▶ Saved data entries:
----

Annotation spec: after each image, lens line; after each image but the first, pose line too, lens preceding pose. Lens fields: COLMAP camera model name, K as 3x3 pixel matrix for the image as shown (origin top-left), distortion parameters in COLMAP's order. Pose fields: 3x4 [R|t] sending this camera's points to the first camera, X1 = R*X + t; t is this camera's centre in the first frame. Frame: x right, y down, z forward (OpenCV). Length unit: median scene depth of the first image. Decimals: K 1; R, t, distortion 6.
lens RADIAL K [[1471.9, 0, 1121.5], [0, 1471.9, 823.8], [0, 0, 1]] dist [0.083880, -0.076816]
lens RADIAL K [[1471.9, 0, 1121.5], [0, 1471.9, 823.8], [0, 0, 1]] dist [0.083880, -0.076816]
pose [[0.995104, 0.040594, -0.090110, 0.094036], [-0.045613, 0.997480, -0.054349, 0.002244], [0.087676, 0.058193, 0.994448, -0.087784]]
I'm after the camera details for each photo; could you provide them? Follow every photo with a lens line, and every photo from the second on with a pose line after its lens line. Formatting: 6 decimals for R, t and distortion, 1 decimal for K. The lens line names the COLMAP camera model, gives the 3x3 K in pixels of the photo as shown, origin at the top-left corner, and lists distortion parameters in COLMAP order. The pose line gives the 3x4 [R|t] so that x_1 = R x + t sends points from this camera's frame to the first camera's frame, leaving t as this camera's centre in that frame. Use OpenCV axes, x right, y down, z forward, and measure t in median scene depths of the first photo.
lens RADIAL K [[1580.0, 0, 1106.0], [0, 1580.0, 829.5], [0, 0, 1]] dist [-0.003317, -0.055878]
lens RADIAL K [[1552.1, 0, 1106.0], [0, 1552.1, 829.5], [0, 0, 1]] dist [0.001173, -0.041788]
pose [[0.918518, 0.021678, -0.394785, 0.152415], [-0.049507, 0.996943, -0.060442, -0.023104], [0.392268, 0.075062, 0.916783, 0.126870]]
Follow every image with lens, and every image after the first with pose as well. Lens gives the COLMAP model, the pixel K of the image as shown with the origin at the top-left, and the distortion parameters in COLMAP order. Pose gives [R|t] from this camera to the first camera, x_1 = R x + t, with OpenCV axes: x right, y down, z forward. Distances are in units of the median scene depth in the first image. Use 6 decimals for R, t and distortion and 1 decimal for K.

----

▶ ASSIGNED TASK: Quote all of the entries verbatim.

▶ RESULT OF THIS TASK:
Annotation spec: after each image, lens line; after each image but the first, pose line too, lens preceding pose. Lens fields: COLMAP camera model name, K as 3x3 pixel matrix for the image as shown (origin top-left), distortion parameters in COLMAP's order. Pose fields: 3x4 [R|t] sending this camera's points to the first camera, X1 = R*X + t; t is this camera's centre in the first frame. Frame: x right, y down, z forward (OpenCV). Length unit: median scene depth of the first image. Decimals: K 1; R, t, distortion 6.
lens RADIAL K [[1471.9, 0, 1121.5], [0, 1471.9, 823.8], [0, 0, 1]] dist [0.083880, -0.076816]
lens RADIAL K [[1471.9, 0, 1121.5], [0, 1471.9, 823.8], [0, 0, 1]] dist [0.083880, -0.076816]
pose [[0.995104, 0.040594, -0.090110, 0.094036], [-0.045613, 0.997480, -0.054349, 0.002244], [0.087676, 0.058193, 0.994448, -0.087784]]
I'm after the camera details for each photo; could you provide them? Follow every photo with a lens line, and every photo from the second on with a pose line after its lens line. Formatting: 6 decimals for R, t and distortion, 1 decimal for K. The lens line names the COLMAP camera model, gives the 3x3 K in pixels of the photo as shown, origin at the top-left corner, and lists distortion parameters in COLMAP order. The pose line gives the 3x4 [R|t] so that x_1 = R x + t sends points from this camera's frame to the first camera's frame, leaving t as this camera's centre in that frame. Use OpenCV axes, x right, y down, z forward, and measure t in median scene depths of the first photo.
lens RADIAL K [[1580.0, 0, 1106.0], [0, 1580.0, 829.5], [0, 0, 1]] dist [-0.003317, -0.055878]
lens RADIAL K [[1552.1, 0, 1106.0], [0, 1552.1, 829.5], [0, 0, 1]] dist [0.001173, -0.041788]
pose [[0.918518, 0.021678, -0.394785, 0.152415], [-0.049507, 0.996943, -0.060442, -0.023104], [0.392268, 0.075062, 0.916783, 0.126870]]
Follow every image with lens, and every image after the first with pose as well. Lens gives the COLMAP model, the pixel K of the image as shown with the origin at the top-left, and the distortion parameters in COLMAP order. Pose gives [R|t] from this camera to the first camera, x_1 = R x + t, with OpenCV axes: x right, y down, z forward. Distances are in units of the median scene depth in the first image. Use 6 decimals for R, t and distortion and 1 decimal for K.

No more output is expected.